The mayor said Wednesday he wants the city to consider hiring a third party to conduct a study into the issue, which dates back several years.
In times of economic boom, Hobgood said the city approved “an awful lot” of residential developments, but when the market slumped, many of the developers left before completing their work.
“No one could’ve anticipated the economy going south like it did and developers bailing out or moving on,” he said.
As a result of the economic downturn, the city is left with a “massive problem” with the roads in some subdivisions, Hobgood said.
“A lot of these streets, they don’t even have the final coat on them,” he said.
Community Development Director Ken Patton said Wednesday the issue is “quite substantial” throughout Canton.
Patton said subdivisions like Great Sky, Laurel Canyon, River Green, Towne Mill and Park Village all have streets which are incomplete.
“Pretty much parts of all of the residential developments,” in Canton have issues, he said.
With some of the developers of such communities out of business, Patton said the city is having to address the issues and determine who holds responsibility for the maintenance on these roads.

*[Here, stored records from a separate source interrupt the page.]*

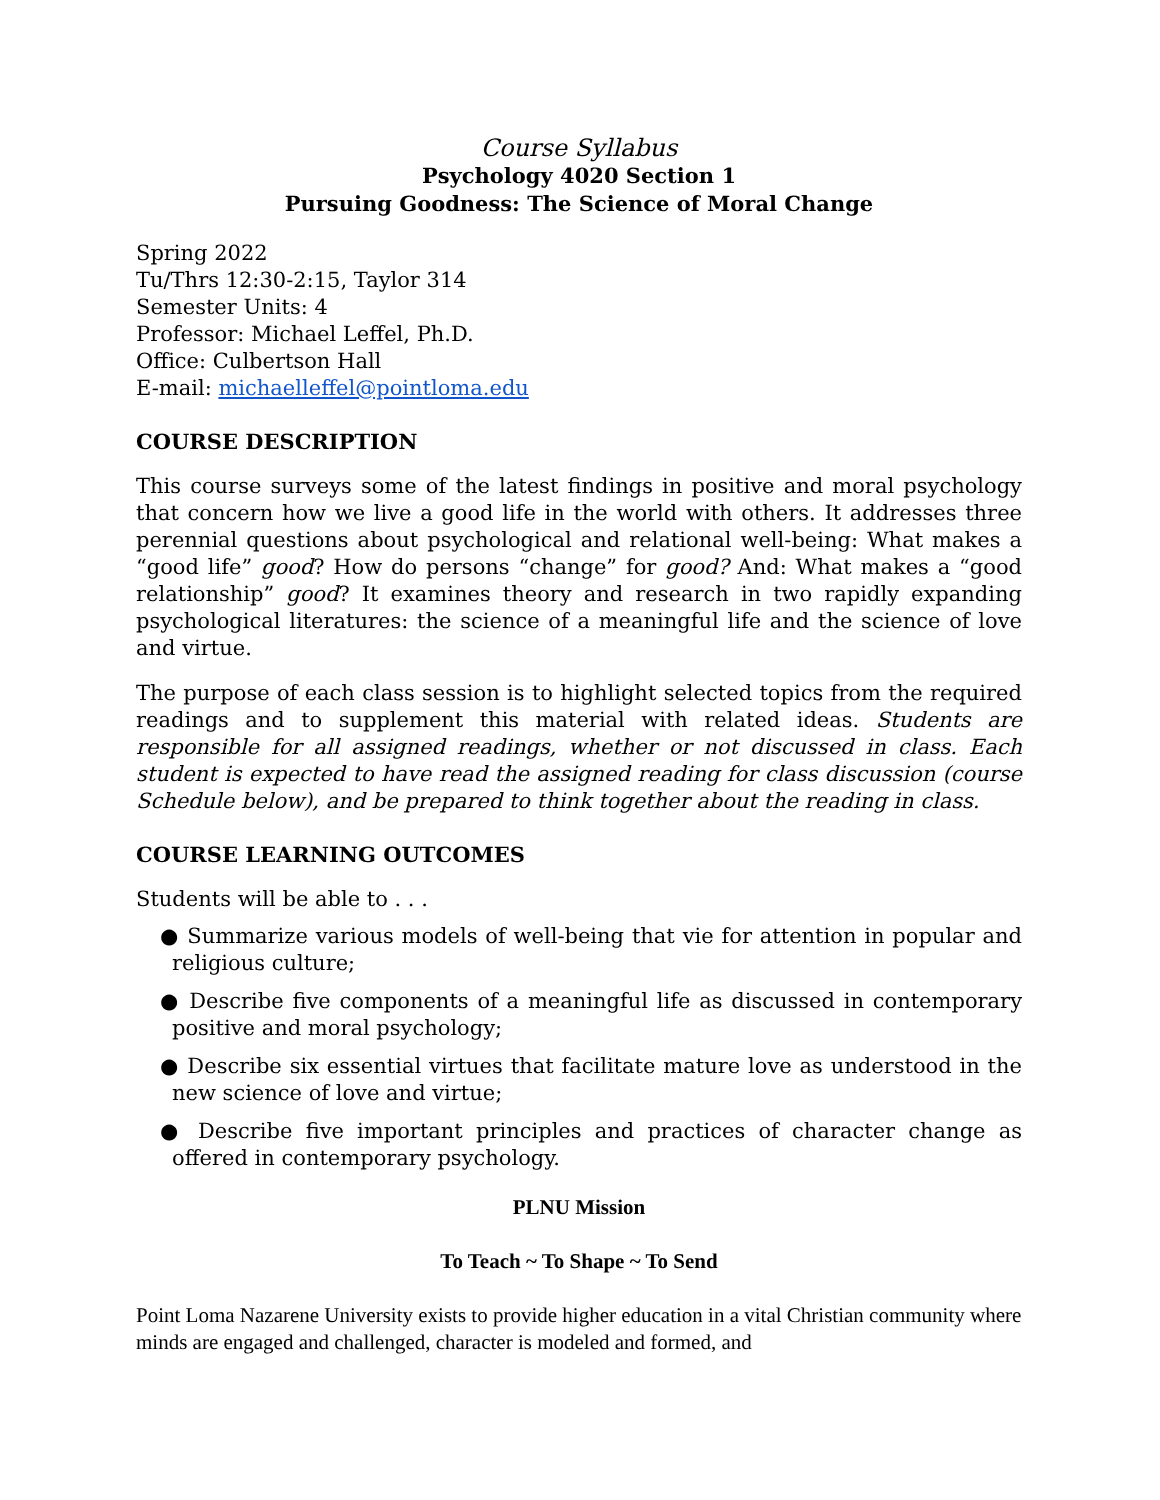Course Syllabus
Psychology 4020 Section 1
Pursuing Goodness: The Science of Moral Change
Spring 2022
Tu/Thrs 12:30-2:15, Taylor 314
Semester Units: 4
Professor: Michael Leffel, Ph.D.
Office: Culbertson Hall
E-mail: michaelleffel@pointloma.edu
COURSE DESCRIPTION
This course surveys some of the latest findings in positive and moral psychology that concern how we live a good life in the world with others. It addresses three perennial questions about psychological and relational well-being: What makes a “good life” good? How do persons “change” for good? And: What makes a “good relationship” good? It examines theory and research in two rapidly expanding psychological literatures: the science of a meaningful life and the science of love and virtue.
The purpose of each class session is to highlight selected topics from the required readings and to supplement this material with related ideas. Students are responsible for all assigned readings, whether or not discussed in class. Each student is expected to have read the assigned reading for class discussion (course Schedule below), and be prepared to think together about the reading in class.
COURSE LEARNING OUTCOMES
Students will be able to . . .
● Summarize various models of well-being that vie for attention in popular and religious culture;
● Describe five components of a meaningful life as discussed in contemporary positive and moral psychology;
● Describe six essential virtues that facilitate mature love as understood in the new science of love and virtue;
● Describe five important principles and practices of character change as offered in contemporary psychology.
PLNU Mission
To Teach ~ To Shape ~ To Send
Point Loma Nazarene University exists to provide higher education in a vital Christian community where minds are engaged and challenged, character is modeled and formed, and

“There are some streets that were portrayed to the city to be private streets that would be owned by the homeowners association, maintained by the homeowners association,” Patton said. “There are streets that were proposed to be deeded to the city and the city take over (maintenance), which has not happened.”
And this dilemma
isn’t unique to Canton, Patton said.
“This is an ongoing issue, not only with the city of Canton, but I think every local government around,” he said.
Hobgood said the root of some of these problems lies in the fact that a vital step to safeguard the city from developers leaving before they finished their work was left out of the initial process of planning.
“Normally, what happens is when you approve a development and they start work, they post a bond so that if they leave … you would have the money to cash that bond and put a contractor in there,” Hobgood said.
But in many cases, those bonds were never posted, and in other cases, the contingency bonds were put up by the developers but have expired or were lost for other reasons, Hobgood said.
Hobgood said Canton
is exploring what recourse
it has to hold developers responsible for the roads they have left unfinished, but that is a complicated task, especially when
the companies have completely gone under.
In the meantime, he said he wants the city to begin identifying exactly which roads have issues.
“I think the first thing we need is a complete assessment of what the problem is,” Hobgood said.
He added Canton should begin to keep a better eye on its roads in general.
“That ought to be routine,” Hobgood said. “That ought to be in our budget every year.”